INSTRUCTION. Please repeat each line below word for word, leaving the pictures out of your answer.

>> Begin EXERCISE DATA

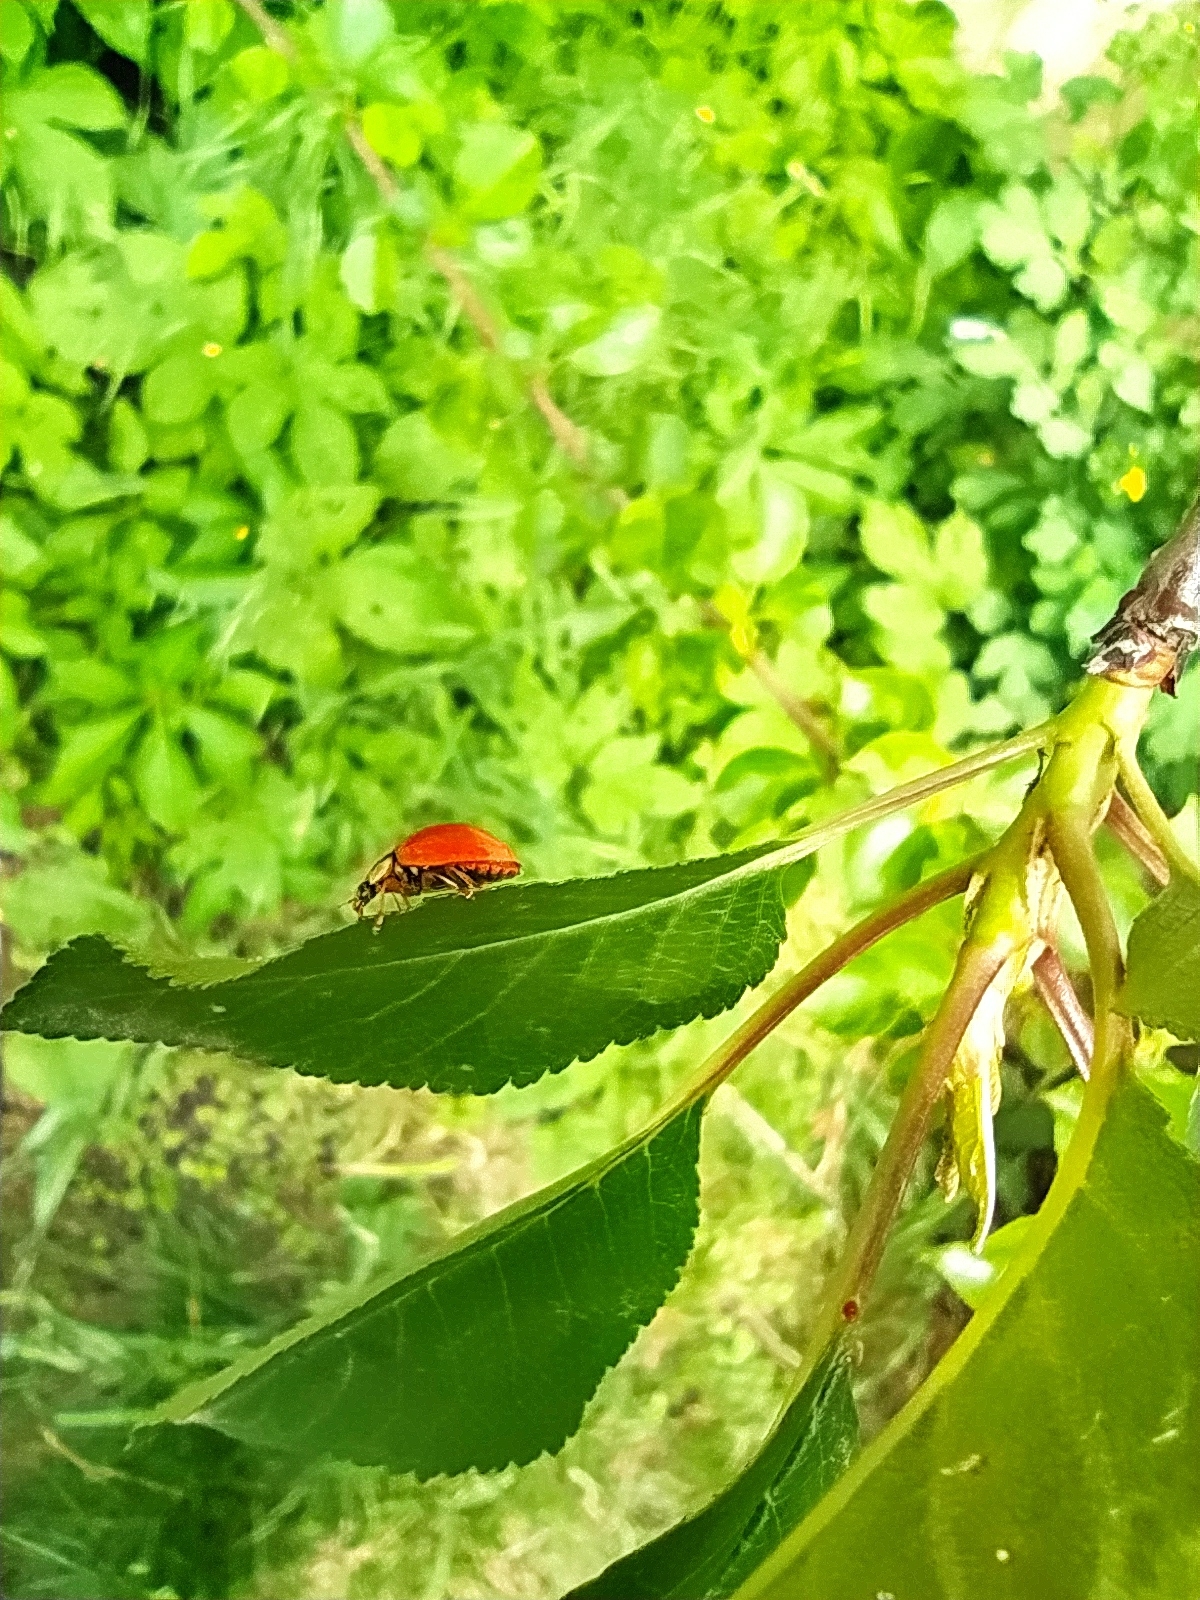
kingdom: Animalia
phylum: Arthropoda
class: Insecta
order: Coleoptera
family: Coccinellidae
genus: Harmonia
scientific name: Harmonia axyridis
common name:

>> End EXERCISE DATA

SOLUTION TO THIS PROBLEM.
kingdom: Animalia
phylum: Arthropoda
class: Insecta
order: Coleoptera
family: Coccinellidae
genus: Harmonia
scientific name: Harmonia axyridis
common name:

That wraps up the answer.